Please locate every line in the items below that contains the string "lens", matching case, and copy each of those lines.

Extrinsic camera parameter data:
################

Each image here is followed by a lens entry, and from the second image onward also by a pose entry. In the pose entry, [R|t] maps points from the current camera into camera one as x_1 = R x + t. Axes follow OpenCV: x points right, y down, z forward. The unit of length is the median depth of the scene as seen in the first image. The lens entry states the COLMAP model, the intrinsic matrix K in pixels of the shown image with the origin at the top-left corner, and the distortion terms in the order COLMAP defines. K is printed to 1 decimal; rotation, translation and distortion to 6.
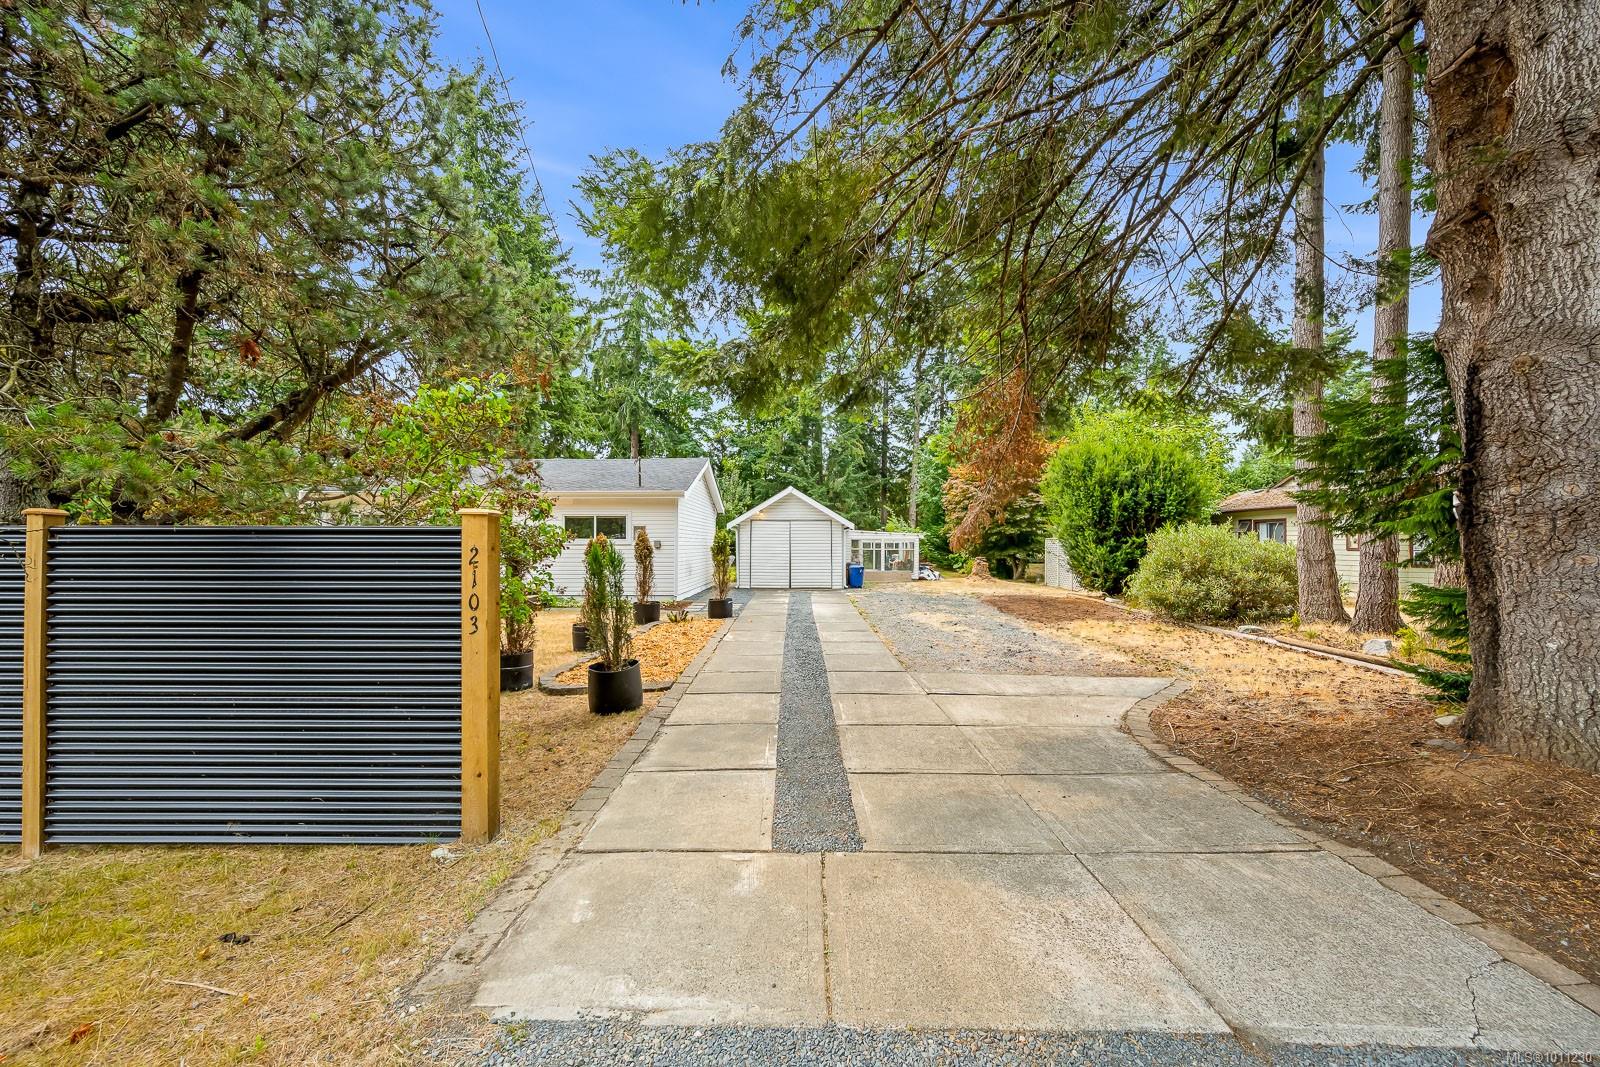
lens RADIAL K [[636.1, 0, 799.9], [0, 636.1, 539.1], [0, 0, 1]] dist [-0.000275, -0.000182]
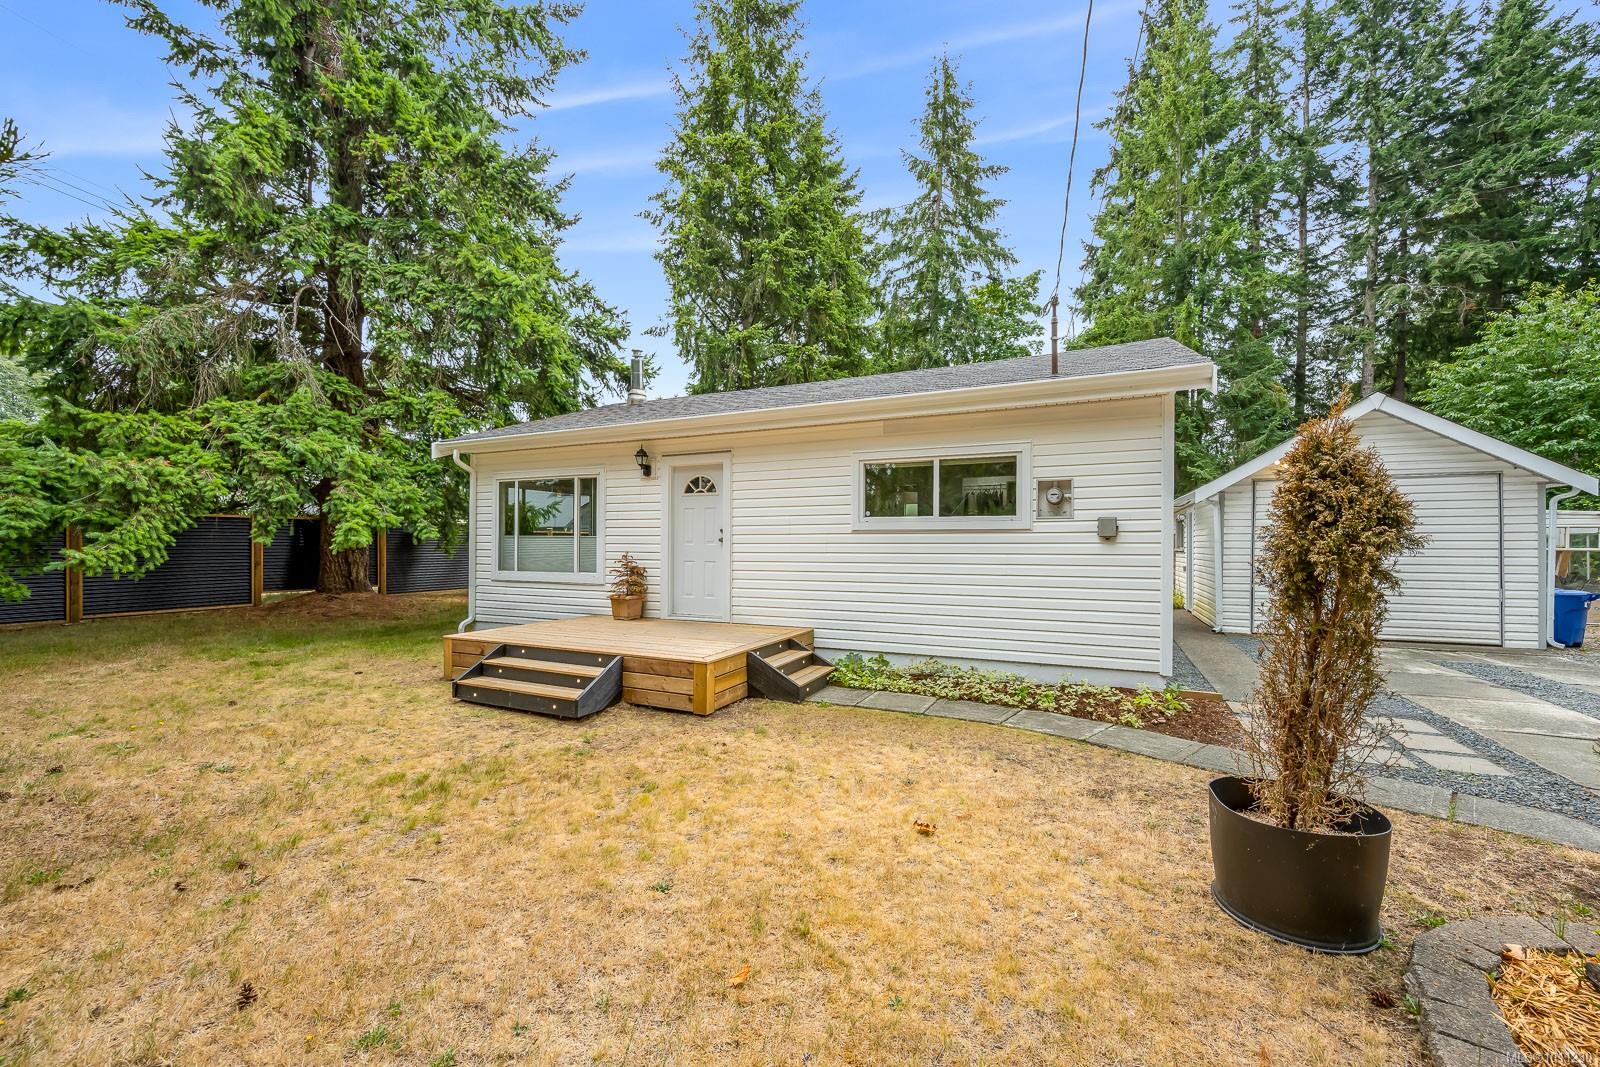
lens RADIAL K [[632.8, 0, 802.1], [0, 632.8, 544.9], [0, 0, 1]] dist [-0.001918, 0.000238]
pose [[0.911112, 0.001177, -0.412156, -0.233795], [0.001378, 0.999982, 0.005902, 0.015257], [0.412156, -0.005946, 0.911094, 0.597745]]
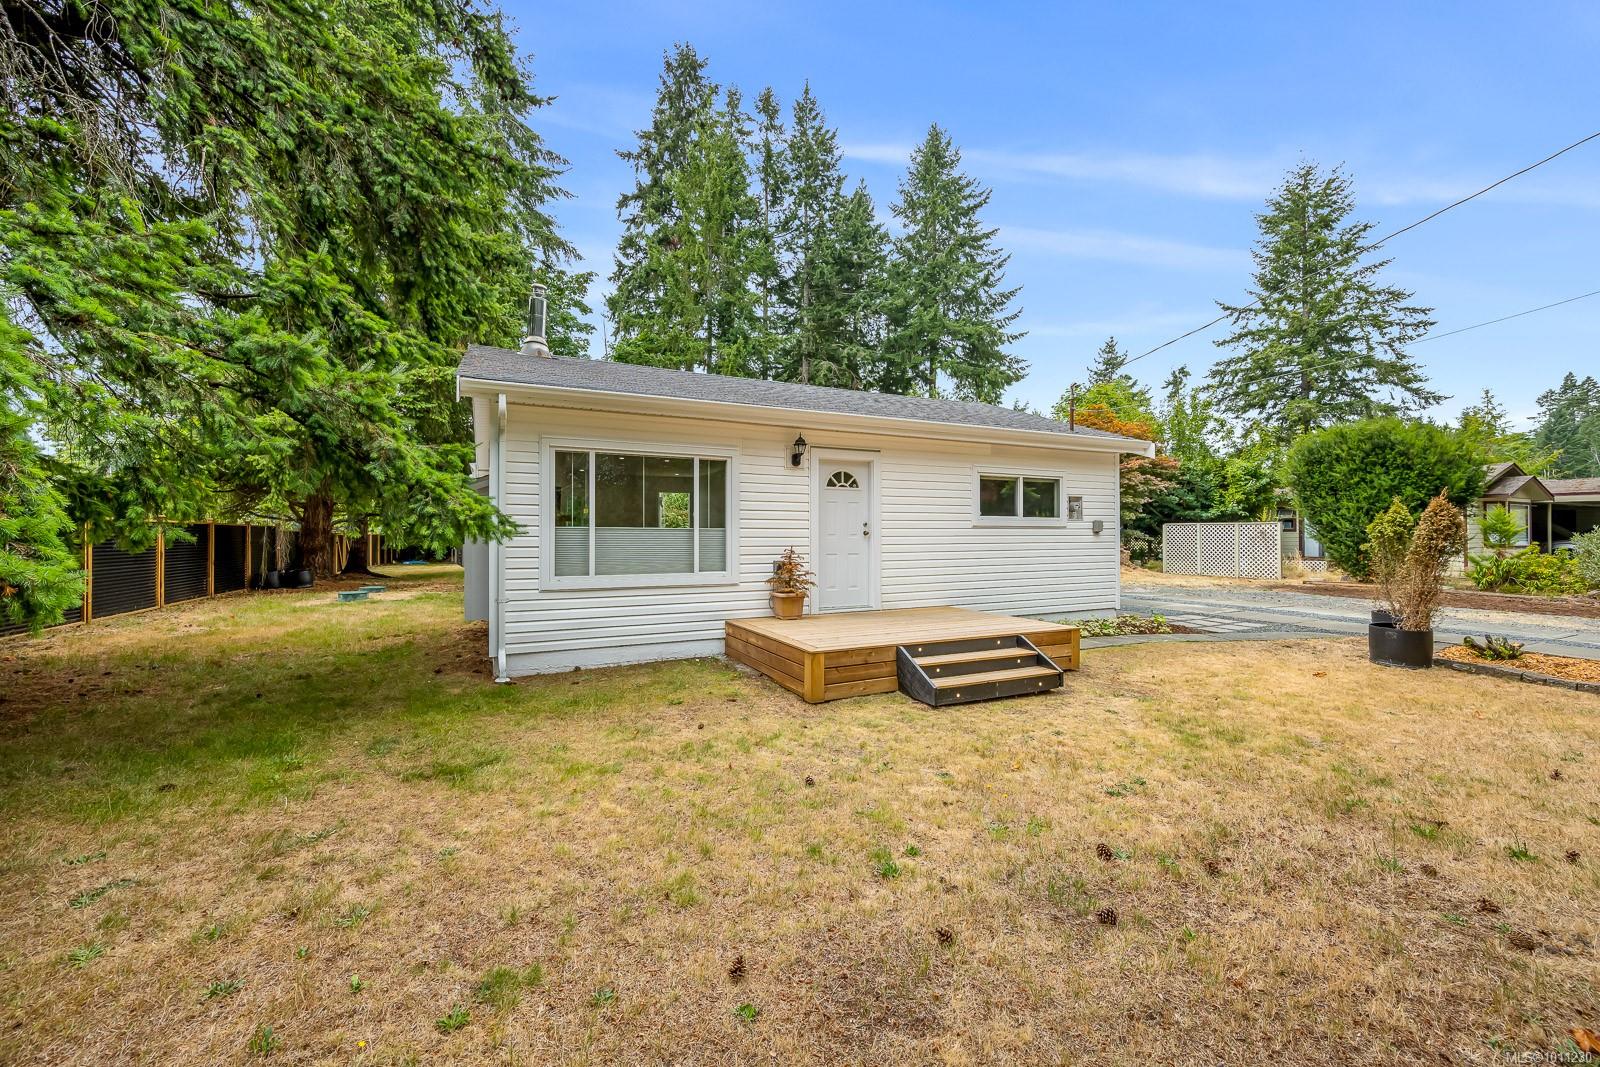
lens RADIAL K [[631.0, 0, 795.9], [0, 631.0, 531.5], [0, 0, 1]] dist [-0.001100, -0.000087]
pose [[0.896711, -0.000725, 0.442615, -0.755997], [0.000990, 0.999999, -0.000369, 0.012991], [-0.442615, 0.000769, 0.896712, 0.579201]]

################

* **SOLUTION TO THIS PROBLEM**
Each image here is followed by a lens entry, and from the second image onward also by a pose entry. In the pose entry, [R|t] maps points from the current camera into camera one as x_1 = R x + t. Axes follow OpenCV: x points right, y down, z forward. The unit of length is the median depth of the scene as seen in the first image. The lens entry states the COLMAP model, the intrinsic matrix K in pixels of the shown image with the origin at the top-left corner, and the distortion terms in the order COLMAP defines. K is printed to 1 decimal; rotation, translation and distortion to 6.
lens RADIAL K [[636.1, 0, 799.9], [0, 636.1, 539.1], [0, 0, 1]] dist [-0.000275, -0.000182]
lens RADIAL K [[632.8, 0, 802.1], [0, 632.8, 544.9], [0, 0, 1]] dist [-0.001918, 0.000238]
lens RADIAL K [[631.0, 0, 795.9], [0, 631.0, 531.5], [0, 0, 1]] dist [-0.001100, -0.000087]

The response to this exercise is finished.